### Directive
Return every line of the data below that contains the string "para".

### Exercise materials
※

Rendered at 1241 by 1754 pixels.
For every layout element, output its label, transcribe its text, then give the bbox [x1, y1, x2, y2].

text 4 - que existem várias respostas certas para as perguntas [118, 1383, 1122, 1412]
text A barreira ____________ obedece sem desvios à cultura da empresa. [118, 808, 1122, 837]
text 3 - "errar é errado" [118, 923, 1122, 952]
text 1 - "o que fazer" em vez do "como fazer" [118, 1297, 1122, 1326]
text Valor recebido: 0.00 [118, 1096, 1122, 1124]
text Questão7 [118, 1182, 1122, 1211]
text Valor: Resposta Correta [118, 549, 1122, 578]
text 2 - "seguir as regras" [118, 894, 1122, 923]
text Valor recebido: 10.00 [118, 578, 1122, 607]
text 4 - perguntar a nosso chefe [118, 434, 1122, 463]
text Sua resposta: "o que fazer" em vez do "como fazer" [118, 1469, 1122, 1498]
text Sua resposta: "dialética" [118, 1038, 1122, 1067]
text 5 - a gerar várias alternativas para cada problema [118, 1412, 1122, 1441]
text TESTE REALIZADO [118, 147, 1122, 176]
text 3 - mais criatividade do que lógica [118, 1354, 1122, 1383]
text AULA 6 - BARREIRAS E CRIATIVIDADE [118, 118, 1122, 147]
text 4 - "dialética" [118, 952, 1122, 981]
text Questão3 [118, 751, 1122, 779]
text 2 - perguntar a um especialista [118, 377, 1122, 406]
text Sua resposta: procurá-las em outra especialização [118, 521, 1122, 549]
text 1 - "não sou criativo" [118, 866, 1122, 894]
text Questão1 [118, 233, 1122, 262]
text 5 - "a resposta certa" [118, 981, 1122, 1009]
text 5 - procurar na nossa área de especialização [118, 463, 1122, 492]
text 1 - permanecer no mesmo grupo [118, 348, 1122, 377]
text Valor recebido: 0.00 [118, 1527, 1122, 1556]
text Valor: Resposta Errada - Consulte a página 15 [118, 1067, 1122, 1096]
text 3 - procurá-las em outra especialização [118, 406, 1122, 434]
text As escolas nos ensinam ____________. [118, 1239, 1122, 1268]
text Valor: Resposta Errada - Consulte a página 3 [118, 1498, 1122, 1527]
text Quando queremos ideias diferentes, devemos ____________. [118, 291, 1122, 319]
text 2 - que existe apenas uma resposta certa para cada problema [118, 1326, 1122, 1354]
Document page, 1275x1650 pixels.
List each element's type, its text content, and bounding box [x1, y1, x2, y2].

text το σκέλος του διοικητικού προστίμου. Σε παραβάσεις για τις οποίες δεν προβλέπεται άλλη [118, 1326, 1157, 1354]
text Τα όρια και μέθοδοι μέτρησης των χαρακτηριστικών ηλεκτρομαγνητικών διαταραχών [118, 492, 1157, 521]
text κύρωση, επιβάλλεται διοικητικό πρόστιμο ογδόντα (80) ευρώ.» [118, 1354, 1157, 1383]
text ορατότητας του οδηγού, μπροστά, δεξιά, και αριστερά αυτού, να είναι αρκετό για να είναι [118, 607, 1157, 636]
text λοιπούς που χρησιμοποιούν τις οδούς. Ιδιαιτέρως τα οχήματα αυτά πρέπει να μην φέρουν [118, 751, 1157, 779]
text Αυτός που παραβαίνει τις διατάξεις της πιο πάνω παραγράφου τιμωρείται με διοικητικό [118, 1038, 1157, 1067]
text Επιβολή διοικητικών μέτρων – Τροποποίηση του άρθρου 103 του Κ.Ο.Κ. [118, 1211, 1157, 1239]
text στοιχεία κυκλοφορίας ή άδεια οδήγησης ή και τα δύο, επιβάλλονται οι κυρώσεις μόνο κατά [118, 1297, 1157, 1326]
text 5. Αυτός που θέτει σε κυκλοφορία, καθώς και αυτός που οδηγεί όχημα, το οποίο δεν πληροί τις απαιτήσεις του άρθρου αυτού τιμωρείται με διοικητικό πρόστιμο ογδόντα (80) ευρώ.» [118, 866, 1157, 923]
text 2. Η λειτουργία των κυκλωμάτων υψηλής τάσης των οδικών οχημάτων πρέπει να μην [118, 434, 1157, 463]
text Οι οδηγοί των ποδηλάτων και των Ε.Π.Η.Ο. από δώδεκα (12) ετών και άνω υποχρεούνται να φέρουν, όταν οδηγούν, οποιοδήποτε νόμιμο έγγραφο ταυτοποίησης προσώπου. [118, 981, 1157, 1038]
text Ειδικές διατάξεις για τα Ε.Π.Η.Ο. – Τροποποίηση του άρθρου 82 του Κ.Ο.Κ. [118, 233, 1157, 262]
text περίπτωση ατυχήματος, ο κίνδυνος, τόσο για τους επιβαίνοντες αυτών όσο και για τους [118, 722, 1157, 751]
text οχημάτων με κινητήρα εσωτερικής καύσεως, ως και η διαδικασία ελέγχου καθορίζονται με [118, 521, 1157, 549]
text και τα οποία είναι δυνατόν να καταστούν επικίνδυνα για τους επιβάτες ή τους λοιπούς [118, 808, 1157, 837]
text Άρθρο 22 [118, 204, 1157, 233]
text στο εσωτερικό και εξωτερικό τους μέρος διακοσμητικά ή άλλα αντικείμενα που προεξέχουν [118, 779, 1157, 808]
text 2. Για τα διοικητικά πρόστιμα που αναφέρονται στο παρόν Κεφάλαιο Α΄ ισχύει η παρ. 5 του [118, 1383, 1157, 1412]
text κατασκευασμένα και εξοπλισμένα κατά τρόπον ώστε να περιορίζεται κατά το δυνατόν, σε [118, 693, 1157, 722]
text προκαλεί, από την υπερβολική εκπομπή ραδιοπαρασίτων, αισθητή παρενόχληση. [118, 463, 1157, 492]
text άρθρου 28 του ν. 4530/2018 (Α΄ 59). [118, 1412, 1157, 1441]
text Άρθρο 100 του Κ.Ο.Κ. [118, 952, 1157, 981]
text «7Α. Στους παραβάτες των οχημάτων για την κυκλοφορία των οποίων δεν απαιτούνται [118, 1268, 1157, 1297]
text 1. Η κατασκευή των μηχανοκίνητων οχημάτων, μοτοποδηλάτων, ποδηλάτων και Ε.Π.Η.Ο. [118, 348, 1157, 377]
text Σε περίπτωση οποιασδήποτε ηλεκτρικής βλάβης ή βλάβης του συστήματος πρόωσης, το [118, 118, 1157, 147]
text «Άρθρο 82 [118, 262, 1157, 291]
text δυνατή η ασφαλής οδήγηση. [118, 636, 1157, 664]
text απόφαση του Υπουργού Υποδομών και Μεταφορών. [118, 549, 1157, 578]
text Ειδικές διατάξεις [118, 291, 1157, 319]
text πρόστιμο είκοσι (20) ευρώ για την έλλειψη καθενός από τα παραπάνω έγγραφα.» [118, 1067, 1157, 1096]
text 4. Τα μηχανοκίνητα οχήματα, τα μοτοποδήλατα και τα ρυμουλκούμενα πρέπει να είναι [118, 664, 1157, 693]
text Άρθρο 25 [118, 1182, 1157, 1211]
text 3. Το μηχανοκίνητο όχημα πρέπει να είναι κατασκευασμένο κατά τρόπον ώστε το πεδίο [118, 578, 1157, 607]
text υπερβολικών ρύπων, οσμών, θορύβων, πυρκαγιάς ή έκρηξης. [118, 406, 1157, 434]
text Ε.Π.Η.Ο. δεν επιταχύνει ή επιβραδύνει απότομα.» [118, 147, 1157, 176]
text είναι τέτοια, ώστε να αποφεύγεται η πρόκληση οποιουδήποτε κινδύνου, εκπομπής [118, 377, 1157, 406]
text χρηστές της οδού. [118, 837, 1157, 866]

※

### Answer to this task
text 4 - que existem várias respostas certas para as perguntas [118, 1383, 1122, 1412]
text 5 - a gerar várias alternativas para cada problema [118, 1412, 1122, 1441]
text 2 - que existe apenas uma resposta certa para cada problema [118, 1326, 1122, 1354]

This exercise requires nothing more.